**RECORDS SUPPLIED:**
^^^^
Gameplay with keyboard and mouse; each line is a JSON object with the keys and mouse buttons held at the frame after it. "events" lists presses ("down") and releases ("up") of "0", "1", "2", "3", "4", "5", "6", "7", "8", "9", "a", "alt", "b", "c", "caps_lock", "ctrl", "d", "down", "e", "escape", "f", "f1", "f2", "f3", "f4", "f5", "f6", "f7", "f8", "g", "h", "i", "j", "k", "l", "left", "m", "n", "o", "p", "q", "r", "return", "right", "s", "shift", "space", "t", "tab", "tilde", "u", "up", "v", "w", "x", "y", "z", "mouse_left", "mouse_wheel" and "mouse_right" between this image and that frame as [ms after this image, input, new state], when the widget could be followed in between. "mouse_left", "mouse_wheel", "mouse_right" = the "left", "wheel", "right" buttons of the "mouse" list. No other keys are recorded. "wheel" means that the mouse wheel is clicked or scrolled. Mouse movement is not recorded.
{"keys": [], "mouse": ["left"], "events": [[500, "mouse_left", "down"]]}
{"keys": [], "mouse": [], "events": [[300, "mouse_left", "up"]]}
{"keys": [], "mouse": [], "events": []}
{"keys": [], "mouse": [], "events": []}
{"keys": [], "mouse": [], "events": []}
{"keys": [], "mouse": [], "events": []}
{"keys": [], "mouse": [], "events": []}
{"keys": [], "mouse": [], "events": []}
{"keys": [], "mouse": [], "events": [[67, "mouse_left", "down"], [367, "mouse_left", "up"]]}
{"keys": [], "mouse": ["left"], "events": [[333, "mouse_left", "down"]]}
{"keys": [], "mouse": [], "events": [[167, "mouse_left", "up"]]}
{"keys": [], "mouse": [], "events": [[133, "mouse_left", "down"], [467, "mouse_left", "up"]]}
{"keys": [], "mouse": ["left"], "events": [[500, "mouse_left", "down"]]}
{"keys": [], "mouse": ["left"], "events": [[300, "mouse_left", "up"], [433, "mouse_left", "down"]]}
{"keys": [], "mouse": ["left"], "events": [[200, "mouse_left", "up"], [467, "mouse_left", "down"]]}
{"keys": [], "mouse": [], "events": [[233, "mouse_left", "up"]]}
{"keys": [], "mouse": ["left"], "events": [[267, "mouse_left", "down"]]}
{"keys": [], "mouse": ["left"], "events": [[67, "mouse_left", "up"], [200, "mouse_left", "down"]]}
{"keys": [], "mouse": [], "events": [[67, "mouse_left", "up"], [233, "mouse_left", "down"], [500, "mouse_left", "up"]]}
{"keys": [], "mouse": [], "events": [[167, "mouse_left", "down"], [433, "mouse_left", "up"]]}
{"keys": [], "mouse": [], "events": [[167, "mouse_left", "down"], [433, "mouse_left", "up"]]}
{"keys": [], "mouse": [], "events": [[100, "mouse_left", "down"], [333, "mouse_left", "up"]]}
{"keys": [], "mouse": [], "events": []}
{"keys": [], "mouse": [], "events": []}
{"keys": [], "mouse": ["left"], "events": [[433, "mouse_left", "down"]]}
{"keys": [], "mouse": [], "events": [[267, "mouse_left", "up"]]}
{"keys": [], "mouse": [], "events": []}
^^^^
**WORK INSTRUCTIONS:**
The full listing needs to be output again, exactly as it reads.

**TASK RESULT:**
Gameplay with keyboard and mouse; each line is a JSON object with the keys and mouse buttons held at the frame after it. "events" lists presses ("down") and releases ("up") of "0", "1", "2", "3", "4", "5", "6", "7", "8", "9", "a", "alt", "b", "c", "caps_lock", "ctrl", "d", "down", "e", "escape", "f", "f1", "f2", "f3", "f4", "f5", "f6", "f7", "f8", "g", "h", "i", "j", "k", "l", "left", "m", "n", "o", "p", "q", "r", "return", "right", "s", "shift", "space", "t", "tab", "tilde", "u", "up", "v", "w", "x", "y", "z", "mouse_left", "mouse_wheel" and "mouse_right" between this image and that frame as [ms after this image, input, new state], when the widget could be followed in between. "mouse_left", "mouse_wheel", "mouse_right" = the "left", "wheel", "right" buttons of the "mouse" list. No other keys are recorded. "wheel" means that the mouse wheel is clicked or scrolled. Mouse movement is not recorded.
{"keys": [], "mouse": ["left"], "events": [[500, "mouse_left", "down"]]}
{"keys": [], "mouse": [], "events": [[300, "mouse_left", "up"]]}
{"keys": [], "mouse": [], "events": []}
{"keys": [], "mouse": [], "events": []}
{"keys": [], "mouse": [], "events": []}
{"keys": [], "mouse": [], "events": []}
{"keys": [], "mouse": [], "events": []}
{"keys": [], "mouse": [], "events": []}
{"keys": [], "mouse": [], "events": [[67, "mouse_left", "down"], [367, "mouse_left", "up"]]}
{"keys": [], "mouse": ["left"], "events": [[333, "mouse_left", "down"]]}
{"keys": [], "mouse": [], "events": [[167, "mouse_left", "up"]]}
{"keys": [], "mouse": [], "events": [[133, "mouse_left", "down"], [467, "mouse_left", "up"]]}
{"keys": [], "mouse": ["left"], "events": [[500, "mouse_left", "down"]]}
{"keys": [], "mouse": ["left"], "events": [[300, "mouse_left", "up"], [433, "mouse_left", "down"]]}
{"keys": [], "mouse": ["left"], "events": [[200, "mouse_left", "up"], [467, "mouse_left", "down"]]}
{"keys": [], "mouse": [], "events": [[233, "mouse_left", "up"]]}
{"keys": [], "mouse": ["left"], "events": [[267, "mouse_left", "down"]]}
{"keys": [], "mouse": ["left"], "events": [[67, "mouse_left", "up"], [200, "mouse_left", "down"]]}
{"keys": [], "mouse": [], "events": [[67, "mouse_left", "up"], [233, "mouse_left", "down"], [500, "mouse_left", "up"]]}
{"keys": [], "mouse": [], "events": [[167, "mouse_left", "down"], [433, "mouse_left", "up"]]}
{"keys": [], "mouse": [], "events": [[167, "mouse_left", "down"], [433, "mouse_left", "up"]]}
{"keys": [], "mouse": [], "events": [[100, "mouse_left", "down"], [333, "mouse_left", "up"]]}
{"keys": [], "mouse": [], "events": []}
{"keys": [], "mouse": [], "events": []}
{"keys": [], "mouse": ["left"], "events": [[433, "mouse_left", "down"]]}
{"keys": [], "mouse": [], "events": [[267, "mouse_left", "up"]]}
{"keys": [], "mouse": [], "events": []}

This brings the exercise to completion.